A trip to Mickey Coleman for a new barrel turned it into an amazing shooter. I'm glad I went that route. Turnaround was awfully quick, too.

FC
First give the barrel a good cleaning , second let someone else shoot it for a group.
Originally Posted by Folically_Challenged
I had an old family rifle that wouldn't group, despite my hamfisted efforts to correct it. It was a cheapie rifle to begin with, but sentimentality wouldn't let me part with it.

A trip to Mickey Coleman for a new barrel turned it into an amazing shooter. I'm glad I went that route. Turnaround was awfully quick, too.

FC


This is the same route I would take also, if you're going to keep it. I don't have idle time to make a poor shooting rifle a good shooter.
If you are not too attached to it, you could take it to a gun show and trade it towards a real model 70. Either a Classic or a pre-64. That would be my remedy if it were mine.
With groups like that, I'd first investigate the scope. Yes, I know everyone says that, but, if you check closely, you might find something. I've had loose mounts, rings and objective lenses bouncing off of the barrel chamber.

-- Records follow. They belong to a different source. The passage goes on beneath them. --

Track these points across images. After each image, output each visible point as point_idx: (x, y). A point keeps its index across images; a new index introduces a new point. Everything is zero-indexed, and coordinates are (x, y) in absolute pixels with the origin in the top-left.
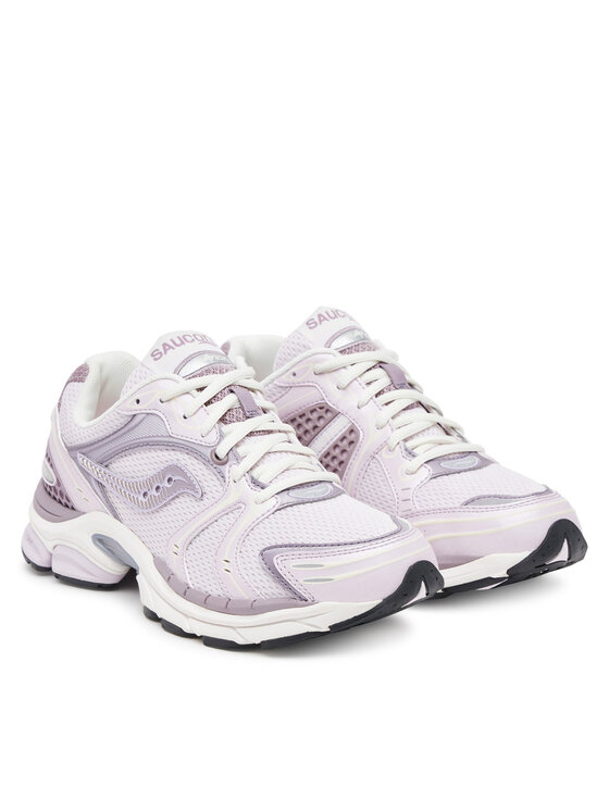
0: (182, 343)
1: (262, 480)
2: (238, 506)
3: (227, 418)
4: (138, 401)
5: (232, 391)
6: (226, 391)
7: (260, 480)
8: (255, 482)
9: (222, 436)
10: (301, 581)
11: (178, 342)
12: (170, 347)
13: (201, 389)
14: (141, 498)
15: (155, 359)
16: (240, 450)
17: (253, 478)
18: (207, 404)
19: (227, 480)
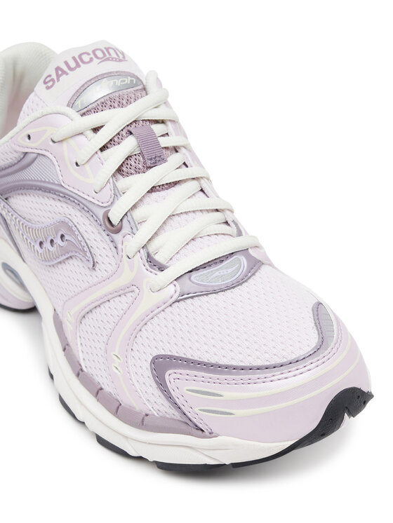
0: (78, 65)
1: (159, 258)
2: (131, 289)
3: (124, 169)
4: (29, 137)
5: (131, 133)
6: (124, 133)
7: (157, 258)
8: (151, 260)
9: (117, 194)
10: (196, 410)
11: (73, 64)
12: (64, 73)
13: (96, 130)
14: (37, 247)
15: (48, 88)
16: (137, 214)
17: (149, 255)
18: (103, 149)
19: (120, 253)
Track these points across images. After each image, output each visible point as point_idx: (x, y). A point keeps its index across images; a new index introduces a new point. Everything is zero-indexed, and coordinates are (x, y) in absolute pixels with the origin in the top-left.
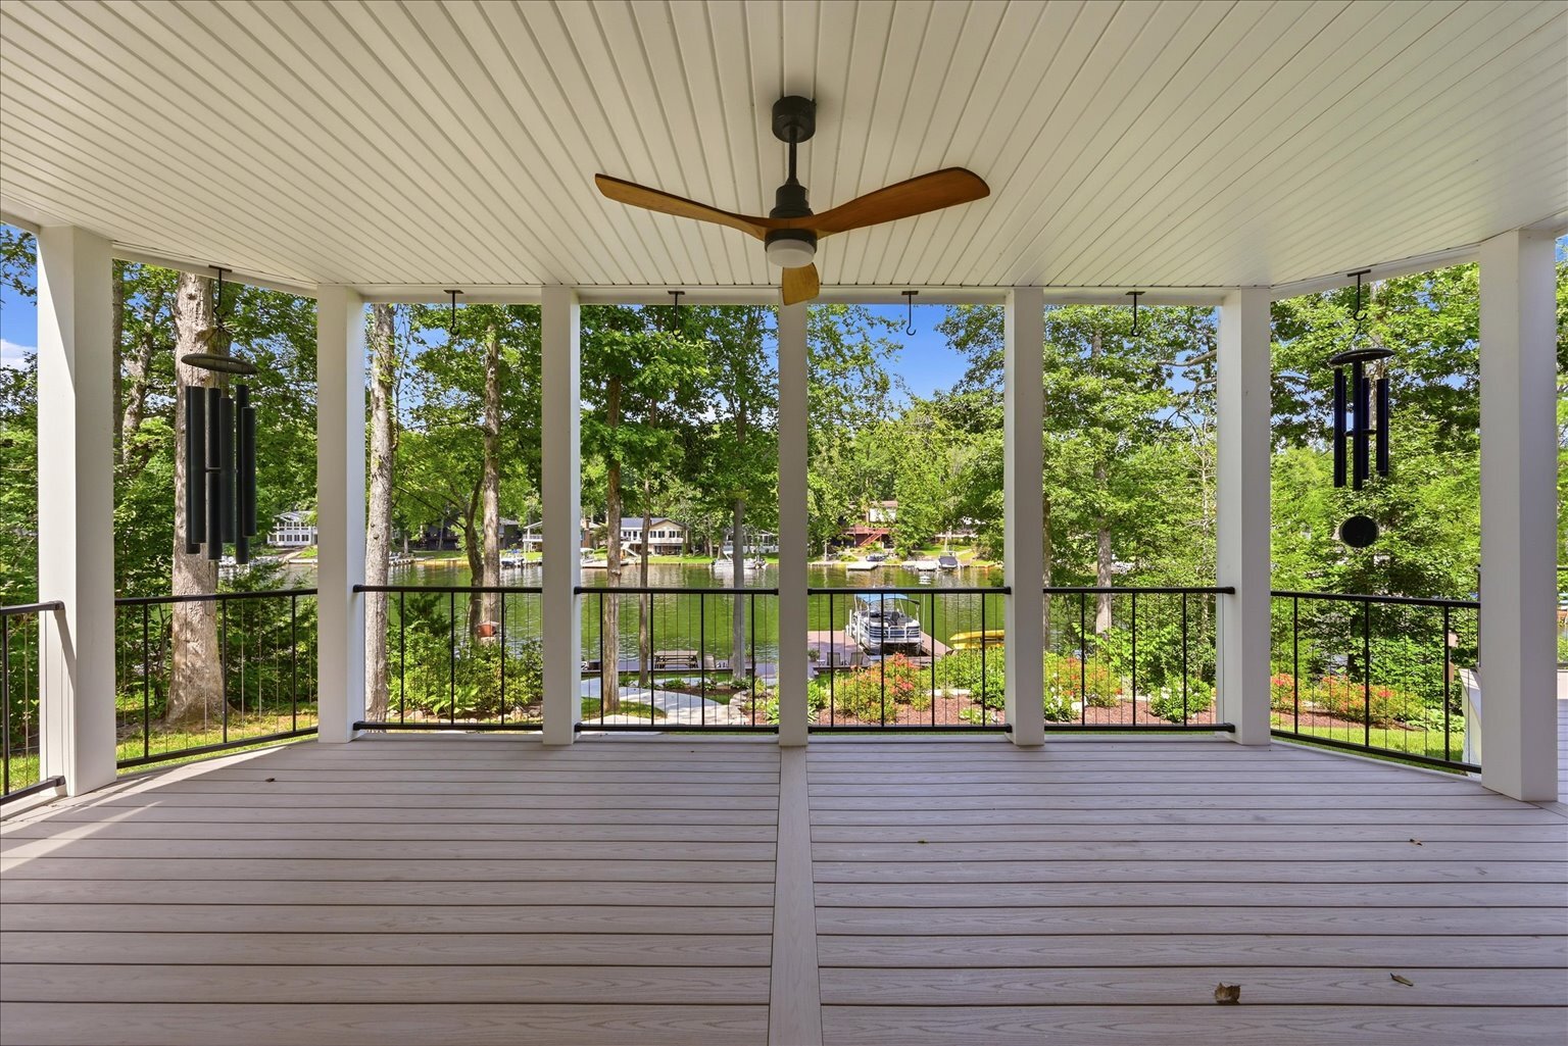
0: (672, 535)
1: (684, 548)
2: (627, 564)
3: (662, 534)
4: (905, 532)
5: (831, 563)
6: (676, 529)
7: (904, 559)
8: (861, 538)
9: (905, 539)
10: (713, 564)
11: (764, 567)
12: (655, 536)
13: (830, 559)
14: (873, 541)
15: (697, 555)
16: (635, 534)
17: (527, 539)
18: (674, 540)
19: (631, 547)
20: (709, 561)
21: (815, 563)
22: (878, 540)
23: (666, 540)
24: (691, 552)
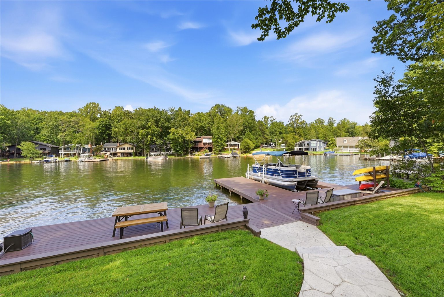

Secondly, I've had more than I'd like to admit problems post-bedding where the action was not tightened down enough. Pillars have addressed some of this, but, prior to doing that, I'll buy some allen head action screws that can be torqued down sufficiently. Has seemed to add almost more to accuracy than the bedding job. Go figure.
Load up a more of the 56.5 grain load for it.
Put a finger of bedding down the barrel channel from the front of the lug running up the channel about 5 inches. Make sure there is a little gap on the front side of the lug.
Shoot a couple 3 shot groups and measure.
Hog about an inch off the front of the finger (changes harmonics)and shoot again.
Hog out and shoot again until all the finger is gone
--OR when you find something shooting a reasonable group.
If get a reasonable group, then vary powder charges and check groups.
Then work with the best group charge varying seating depth.
Then hopefully you will have the hunting load you are wanting.
It has worked for me. But each gun IS different.